We arrived here a few days ago from the “easy life” on Grand Isle. Wonderful people, a cool beach to explore, and a nice grocery store seem far away from here. At the marina in Grand Isle we enjoyed shore power and water; here we must conserve the fresh water in our tanks and electricity from our generator. I am glad they invented fleece clothing! Natures Grocery Store has been open and we have caught redfish and snagged oysters off the muddy shoreline at low tide. I can certainly understand how the salt marsh has provided a living for many people through time. Native Americans, first, then early European settlers knew and enjoyed the bounty from this marshy maze.

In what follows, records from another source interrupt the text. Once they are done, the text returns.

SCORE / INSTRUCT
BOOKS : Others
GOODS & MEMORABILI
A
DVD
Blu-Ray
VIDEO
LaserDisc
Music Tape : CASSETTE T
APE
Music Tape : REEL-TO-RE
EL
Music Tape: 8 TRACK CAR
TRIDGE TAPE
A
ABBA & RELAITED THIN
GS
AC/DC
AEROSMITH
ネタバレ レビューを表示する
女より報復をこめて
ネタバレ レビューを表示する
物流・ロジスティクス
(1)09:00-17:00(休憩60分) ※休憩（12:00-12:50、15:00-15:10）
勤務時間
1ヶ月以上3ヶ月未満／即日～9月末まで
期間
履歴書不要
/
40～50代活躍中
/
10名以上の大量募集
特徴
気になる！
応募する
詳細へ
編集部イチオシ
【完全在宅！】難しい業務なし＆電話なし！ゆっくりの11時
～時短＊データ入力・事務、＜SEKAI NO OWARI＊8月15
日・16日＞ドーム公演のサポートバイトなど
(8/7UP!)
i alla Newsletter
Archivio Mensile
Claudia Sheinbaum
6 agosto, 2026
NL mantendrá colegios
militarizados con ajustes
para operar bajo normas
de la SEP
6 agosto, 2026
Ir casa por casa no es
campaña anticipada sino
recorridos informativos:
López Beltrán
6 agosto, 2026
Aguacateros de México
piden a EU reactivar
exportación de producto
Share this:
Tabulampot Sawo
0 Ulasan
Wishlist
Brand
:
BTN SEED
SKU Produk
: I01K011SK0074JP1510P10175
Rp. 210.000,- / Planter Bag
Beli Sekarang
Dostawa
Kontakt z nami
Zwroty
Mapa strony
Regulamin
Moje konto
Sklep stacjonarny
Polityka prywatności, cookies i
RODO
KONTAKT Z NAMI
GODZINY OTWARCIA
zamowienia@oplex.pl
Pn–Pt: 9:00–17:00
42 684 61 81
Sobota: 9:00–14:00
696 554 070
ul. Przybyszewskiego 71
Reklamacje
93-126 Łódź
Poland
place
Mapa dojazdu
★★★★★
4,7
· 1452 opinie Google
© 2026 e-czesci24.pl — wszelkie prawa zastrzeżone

Salt marshes occur where salinity is highest. The Gulf regularly floods salt marshes making grasses and an occasional small black mangrove patch the only vegetation that can survive. Many kinds of fish live in the salt marsh and birds abound. Redfish, speckled trout, blue crabs, and shrimp move in and out of the salt marsh at different times during their lifecycle in order to survive. Did you know that the delicious blue crab begins life in the Gulf as an egg, hatches into a zoea larva, grows to a megalops larva, and then swims to the salt marsh to become an immature blue crab! The little crab hides among the marsh grass growing until it is large enough to go back into the Gulf and start the cycle again laying eggs of its own! Lifecycles of creatures are so interesting and need such specific conditions!
The salt marsh needs to stay healthy just like you! It needs fresh water from the land to bring it nutrients and sediment. The tide pushes salt water into the marsh and when the tide goes out to sea, the salt water drains and fresh water from the land can move into the salt marsh on its way to the sea. The salt marsh food web includes plants, detritus (dead plants), and phytoplankton which store energy from the sun just like plants. Zooplankton also abound. These tiny creatures float in the water and some grow into larger creatures such as crabs. Oysters and baby fish use zooplankton as their main source of food. The many birds, raccoons, fish, shrimp, oysters, and crab that make the salt marsh their home eat well!
The salt marshlands are rich habitats. The day we moved the Wanderer into the salt marsh from Grand Isle we were lucky to have CC’s college buddy, Ray Cheramie, riding with us to help navigate. As we traveled through wide open expanses of sparkling water, I was saddened as Ray told story after story of growing up in these marshes. Land masses that “used to be here” were apart of almost every tale. Man’s activities and natures causes are to blame. Ray is an advocate for restoration projects. Realizing that if you took all the land that is lost to water in 45 minutes and put it all together, it would equal an area of land the size of a football field. If my Baton Rouge neighborhood was vanishing at that rate I think I would PANIC!